Governo prolonga concessões dos casinos Solverde e Estoril Sol por três meses

Em causa estão as zonas de jogo de Algarve, Espinho e Póvoa de Varzim. "Alargamento do prazo torna-se necessário para que seja possível cumprir todos os formalismos exigíveis", justifica o Executivo.

O Governo aprovou esta segunda-feira, em Conselho de Ministros, um decreto-lei que prorroga por três meses os contratos de concessão dos casinos nas zonas de jogo do Algarve, de Espinho e da Póvoa de Varzim. O prolongamento do acordo com as concessionárias Solverde e Estoril Sol deve-se à falha dos compromissos de calendário até ao final deste ano.

“O alargamento do prazo torna-se necessário para que seja possível cumprir todos os formalismos exigíveis à, uma vez que não foi possível concluir o processo de atribuição das novas concessões até ao termo das atuais, fixado em 31 de dezembro de 2025, cumprindo todos os formalismos exigíveis à celebração de novos contratos após o termo das atuais em 31 de dezembro de 2025”, justifica o Executivo, em comunicado do Conselho de Ministros.

A informação é divulgada três dias depois de o semanário Expresso avançar que as concessões da ex-cliente da Spinumviva e da Estoril Sol iriam ser alargadas por “um período estritamente necessário” dado que o concurso público internacional havia derrapado. Fontes do jornal do grupo Impresa antecipavam “um processo curto, de um a três meses”.

Informa-se ainda que a fase de qualificação prévia terminou neste 29 de dezembro, portanto os procedimentos concursais de atribuição de novas concessões estão a ser concluídos. O prazo para a apresentação das propostas definitivas (formais) para os casinos da Póvoa do Varzim e de Espinho acabou, mas o limite para os casinos do Algarve (Praia da Rocha, Vilamoura e Portimão) termina no próximo dia 4 de janeiro.

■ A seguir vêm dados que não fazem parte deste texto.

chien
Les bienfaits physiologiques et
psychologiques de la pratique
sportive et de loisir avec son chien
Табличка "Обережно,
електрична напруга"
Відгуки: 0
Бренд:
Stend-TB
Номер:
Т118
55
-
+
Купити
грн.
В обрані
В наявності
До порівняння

O júri que as irá avaliar é composto por dois dirigentes do Serviço de Regulação e Inspeção de Jogos (SRIJ), do Turismo de Portugal e por um magistrado designado pelo Ministério Público. O trio “fará, de imediato, o trabalho de análise das propostas e apresentação do relatório final, seguindo-se o período necessário para a entrega de documentos, prestação de caução e confirmação de compromissos necessários à celebração dos contratos de concessão”, detalha o Governo, após a reunião de governantes que culminou sem briefing.

As concessões das zonas de jogo do Algarve, de Espinho e da Póvoa de Varzim deviam findar a 31 de dezembro de 2025. Aliás, foi a data que motivou o lançamento dos concursos para a atribuição das novas licenças de exploração. Inclusive o Governo considerou, em declarações ao ECO, que seria um “risco” adiar o concurso público, lançado em pleno verão, até à chamada rentrée.

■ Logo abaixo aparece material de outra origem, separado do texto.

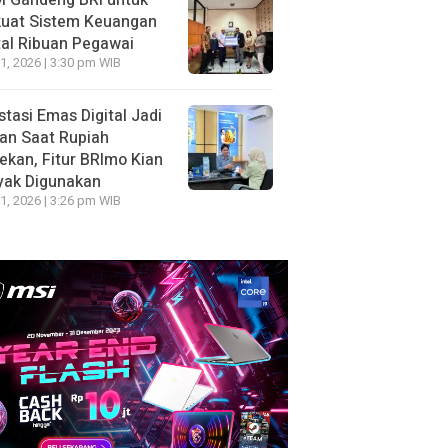
 Gandeng BRI untuk
kuat Sistem Keuangan
tal Ribuan Pegawai
1, 2026 | 3:30 pm WIB
stasi Emas Digital Jadi
han Saat Rupiah
ekan, Fitur BRImo Kian
yak Digunakan
1, 2026 | 3:26 pm WIB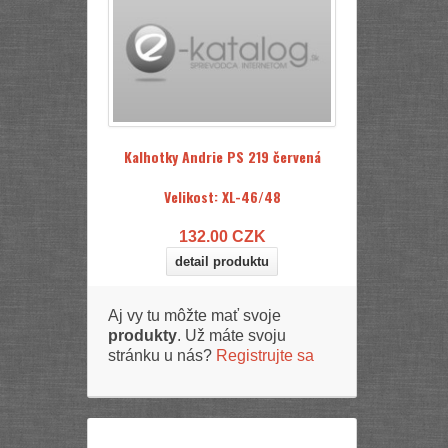
Kalhotky Andrie PS 219 červená
Velikost: XL-46/48
132.00
CZK
detail produktu
Aj vy tu môžte mať svoje
produkty
. Už máte svoju
stránku u nás?
Registrujte sa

“Retardar a abertura do concurso para depois do verão colocaria em risco o calendário necessário para garantir uma decisão final de atribuição da concessão antes de 31 de dezembro de 2025”, argumentou fonte oficial do Ministério da Economia e Coesão Territorial, que tutela o setor através do SSRIJ.

O tempo “apertado” entre o lançamento do concurso e a data imite para a entrega das propostas foi um dos maiores obstáculos encontrados pelos interessados em ficar com a exploração daqueles casinos, como noticiou o Jornal Económico.